# Catching fish! Amusing, yet anoying!



## Steve Smith (28 Feb 2009)

Stripping down a tank at the moment, and having a quick break.  I've just been trying to catch my fish and they're just being down right difficult!

Just thought I'd vent my frustration while the remaining fish swim about mocking me 

I'm using the double net technique, but it's bot working amazingly well this time.  Any one have any other tricks they use?


----------



## TDI-line (28 Feb 2009)

I always drain about half the tank water, as i'll be doing a water change too, so this reduces the swimming area.  8)


----------



## Thomas McMillan (28 Feb 2009)

Drop some flakes in, and then just grab 'em while they're at the surface?


----------



## Superman (28 Feb 2009)

I cut up a 2 ltr pop bottle.
- Chop off where it starts to curve near the top
- then chop off where it starts to curve towards the cap
- turn that bit upside down so its like a funnel.
- put some flakes in
- see the fish swim in within seconds but they find it difficult to swim out

So it's like this.... (no time to draw something1)

------------------------------
|                             /
|                            /
|                             
|                            \
|                             \
------------------------------


----------



## Luketendo (28 Feb 2009)

Drain the tank loads.


----------



## Angus (28 Feb 2009)

i use one large net 1 small net, use the large net as a static, and try to corral the fish into the large net using the small net to move them, then scoop it out sharpish, gotta have a LOT of patience too.


----------



## Steve Smith (28 Feb 2009)

fozziebear said:
			
		

> i use one large net 1 small net, use the large net as a static, and try to corral the fish into the large net using the small net to move them, then scoop it out sharpish, gotta have a LOT of patience too.



That's what I do too 

Got down to a group of 5 harlequins, who were being stubourn, then I remembered I had the "big" net.  It's about 12cm square!  One carefully aimed swoop and I had 4 of them 

After starting the process of draining the rest of the water, and syphoning out the detritus I found 2 amano shrimp which were pretty determind to stay put!  Was difficult to see them in the murky water but after some comedic attempts to chase the last one, I managed to swipe it!

It was actually quite entertaining, playing cat and mouse with a shrimp.  Not sure which of us was the most cunning   Amazingly, that means I actually still have 6 amano's


----------



## TBRO (1 Mar 2009)

I had a similar problem with three Denasoni Barbs which were ripping up all my hair grass. They're fast and smart (seem to get wise to each technique).
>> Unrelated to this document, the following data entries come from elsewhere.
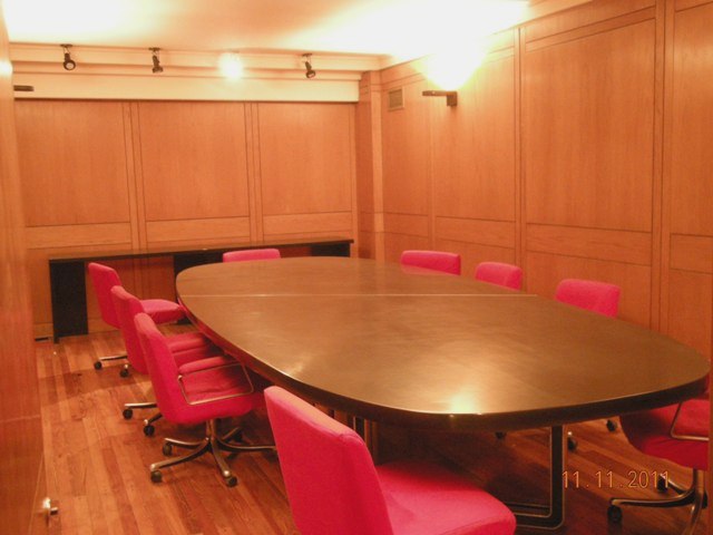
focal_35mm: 37
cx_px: 356
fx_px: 762
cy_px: 268
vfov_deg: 38.7
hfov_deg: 50.1
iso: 577
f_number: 2.8
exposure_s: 1/8
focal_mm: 7.9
I built a boma out of slate (african game reserve style) with a vase at the end as the trap which if herded correctly the fish have no choice but to enter. Worked pretty well, no harm to fish, minimal disruption to tank. I guess this is only appropriate if you have a big tank with open space.


----------



## L number Banana (2 Mar 2009)

Pretty much the same clear pop bottle technique as Superman. Only I use it floating on the water sideways and only cut off the pouring end and insert it backwards. Works like a lobster trap. Don't forget to put the food in before you insert the funnel bit backwards.
Leave enough air in it if you want to catch things like Danios or barbs. Zippy little things! That way it floats near the top where they feed.
Good luck


----------



## Steve Smith (2 Mar 2009)

Interesting idea with the pop bottles 

I'm not sure my Pentazona barbs would go for it though, they're pretty shy at the best of times, darting to get food as it sinks to the bottom.  Probably work with the harly's


----------



## a1Matt (2 Mar 2009)

I use a variation on the two net trick, but using one net and one clear plastic fish bag.  Herd the fish into the plastic bag with the net.

or

A tupperware box with food in, and the lid slanted half over, with an algae scraper resting against it.
When the fish swims in, push the lid on with the algae scraper.


----------



## LondonDragon (2 Mar 2009)

Turn up your CO2 until they come up to the surface to gasp for air! (it was a joke    )


----------



## samc (2 Mar 2009)

if its tetras i find if you guide them slowly rather than chase them you can guide them to the top then just scoop them up


----------